== DATA FOR ANALYSIS ==

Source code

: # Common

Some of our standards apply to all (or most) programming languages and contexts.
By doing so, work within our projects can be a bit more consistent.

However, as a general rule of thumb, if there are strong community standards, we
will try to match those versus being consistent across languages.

===

> [TASK INSTRUCTIONS] Could you recast the listing above as a JSON list of strings, with one string for each line and the blank lines left out?

> [SOLUTION FOR THIS TASK]
[
  "Source code",
  ": # Common",
  "Some of our standards apply to all (or most) programming languages and contexts.",
  "By doing so, work within our projects can be a bit more consistent.",
  "However, as a general rule of thumb, if there are strong community standards, we",
  "will try to match those versus being consistent across languages."
]